El Evangelio es claro y prístino: "¿Cómo es que miras la paja que hay en el ojo de tu hermano, y no reparas en la viga que hay en tu propio ojo? ¿Cómo puedes decir a tu hermano: "Hermano, deja que saque la paja que hay en tu ojo", no viendo tú mismo la viga que hay en el tuyo? Hipócrita, saca primero la viga de tu ojo, y entonces podrás ver para sacar la paja que hay en el ojo de tu hermano." Enjuiciar al hermano es un verdadero boomerang, sólo que retorna con brío centuplicado.
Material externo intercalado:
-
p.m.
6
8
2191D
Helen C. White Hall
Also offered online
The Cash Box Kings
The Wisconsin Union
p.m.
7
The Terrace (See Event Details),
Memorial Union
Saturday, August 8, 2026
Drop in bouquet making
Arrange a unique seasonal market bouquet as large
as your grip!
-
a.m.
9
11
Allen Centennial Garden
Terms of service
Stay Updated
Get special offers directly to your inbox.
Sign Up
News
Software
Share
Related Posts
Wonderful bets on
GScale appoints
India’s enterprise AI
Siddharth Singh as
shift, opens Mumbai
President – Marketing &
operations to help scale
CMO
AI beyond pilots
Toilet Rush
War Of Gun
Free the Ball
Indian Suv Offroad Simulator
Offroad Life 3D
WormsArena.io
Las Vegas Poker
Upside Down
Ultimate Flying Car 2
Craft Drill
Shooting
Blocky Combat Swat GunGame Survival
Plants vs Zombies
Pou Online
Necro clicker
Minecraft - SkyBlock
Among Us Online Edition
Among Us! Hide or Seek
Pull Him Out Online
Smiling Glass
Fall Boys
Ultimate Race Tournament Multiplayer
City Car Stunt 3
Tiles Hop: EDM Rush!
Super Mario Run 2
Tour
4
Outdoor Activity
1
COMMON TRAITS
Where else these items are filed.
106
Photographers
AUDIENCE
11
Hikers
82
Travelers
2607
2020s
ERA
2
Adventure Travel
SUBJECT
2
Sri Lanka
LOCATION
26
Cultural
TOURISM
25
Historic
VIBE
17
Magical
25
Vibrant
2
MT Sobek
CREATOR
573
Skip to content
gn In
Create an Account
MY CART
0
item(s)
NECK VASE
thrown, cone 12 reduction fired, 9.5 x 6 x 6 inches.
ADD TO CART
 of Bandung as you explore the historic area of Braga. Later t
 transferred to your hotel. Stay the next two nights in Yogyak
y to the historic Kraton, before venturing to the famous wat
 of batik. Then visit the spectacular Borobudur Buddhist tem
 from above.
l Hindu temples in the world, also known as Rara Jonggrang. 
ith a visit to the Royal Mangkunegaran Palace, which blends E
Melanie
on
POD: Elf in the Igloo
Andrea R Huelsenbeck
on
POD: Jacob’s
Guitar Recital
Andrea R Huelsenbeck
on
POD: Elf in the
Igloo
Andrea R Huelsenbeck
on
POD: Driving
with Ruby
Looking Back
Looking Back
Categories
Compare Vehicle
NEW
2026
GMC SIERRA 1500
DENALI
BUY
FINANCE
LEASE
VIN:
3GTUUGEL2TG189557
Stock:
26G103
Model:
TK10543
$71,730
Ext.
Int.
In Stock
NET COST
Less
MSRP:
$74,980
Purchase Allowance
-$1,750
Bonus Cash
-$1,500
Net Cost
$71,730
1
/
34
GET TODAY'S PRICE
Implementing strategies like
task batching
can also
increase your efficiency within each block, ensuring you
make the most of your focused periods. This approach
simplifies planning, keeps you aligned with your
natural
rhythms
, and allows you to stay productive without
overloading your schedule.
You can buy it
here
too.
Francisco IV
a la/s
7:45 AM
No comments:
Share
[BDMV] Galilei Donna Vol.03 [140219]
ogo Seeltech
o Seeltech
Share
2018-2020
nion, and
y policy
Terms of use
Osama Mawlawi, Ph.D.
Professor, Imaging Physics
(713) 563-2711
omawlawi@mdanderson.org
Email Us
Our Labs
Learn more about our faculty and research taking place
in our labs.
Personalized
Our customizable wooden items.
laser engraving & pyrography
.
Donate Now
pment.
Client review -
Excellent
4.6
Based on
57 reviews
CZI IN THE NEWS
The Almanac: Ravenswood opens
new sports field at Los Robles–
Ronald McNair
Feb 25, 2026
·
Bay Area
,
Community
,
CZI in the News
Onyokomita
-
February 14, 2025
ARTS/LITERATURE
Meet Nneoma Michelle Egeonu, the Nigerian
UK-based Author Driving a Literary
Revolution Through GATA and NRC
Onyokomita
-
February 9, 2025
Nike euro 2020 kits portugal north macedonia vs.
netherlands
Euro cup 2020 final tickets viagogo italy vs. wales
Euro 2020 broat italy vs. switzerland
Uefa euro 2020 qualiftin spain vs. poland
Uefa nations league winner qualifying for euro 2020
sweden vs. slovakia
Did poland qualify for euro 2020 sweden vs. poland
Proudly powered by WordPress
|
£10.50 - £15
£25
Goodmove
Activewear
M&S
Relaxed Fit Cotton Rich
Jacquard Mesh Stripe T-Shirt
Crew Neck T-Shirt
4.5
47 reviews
Entonces, no discutas con nadie, no polemices, aquilata tu buenaventura, regocíjate mejor en la superación de tus falencias, ten ojo agudo con tus propias faltas y se indulgente con las ajenas. Deja brotar de tu corazón misericordioso, argumentos eximidores, mitigantes de sus debilidades. No para tejer complicidades ni para llamar virtud a lo que de suyo es vicio, sino para prodigar una acogida misericordiosa a quien, probablemente tiene escasos recursos para enfrentar el pecado y sólo descubriendo la Infinita capacidad del Perdón de Dios, podrá levantarse.  Y, en nuestros pequeños perdones, se transparenta la esperanza de hallar a Alguien que pueda perdonar lo que –quizás en perspectiva- parece imperdonable.

 

Volvamos por un instante a la Primera Lectura. Allí, en el Eclesiástico se nos alude a la gratitud y también al Culto. Dios nos ha dado labios, paladar, lengua y cuerdas vocales: ya eso amerita gratitud, la voz y la palabra son dones tan descomunales que no nos queda de otra, elevar nuestro corazón lleno de gratitud. Señor, porque has obrado maravillas. Y, cuando participo de la Eucaristía, no puedo dejar de vincular mi ser al culto, haciendo lo que me corresponde como laico, poner mi voz y mi lengua al servicio de la adoración, aprender las fórmulas litúrgicas que a nosotros como pueblo de Dios nos compete contestar. Participar de la Eucaristía ese es nuestro rol: Adorar, loar, glorificar, tañer el arpa de diez cuerdas. Quisiéramos cerrar con las palabas de la Antífona de Comunión: “Cantaré al Señor por el bien que me ha hecho, cantaré el Nombre del Dios Altísimo.”

 

 

 

 



[1] Paglia Vincenzo. UNA CASA RICA EN MISSERICORDIA. EL EVANGELIO DE LUCAS EN FAMILIA. Ed. San Pablo. Bogotá-Colombia 2016. p.48

[2] Vallés, Carlos G. BUSCO TU ROSTRO. ORAR LOS SALMOS Ed. Sal Terrae  Santander-España 1989 p. 178.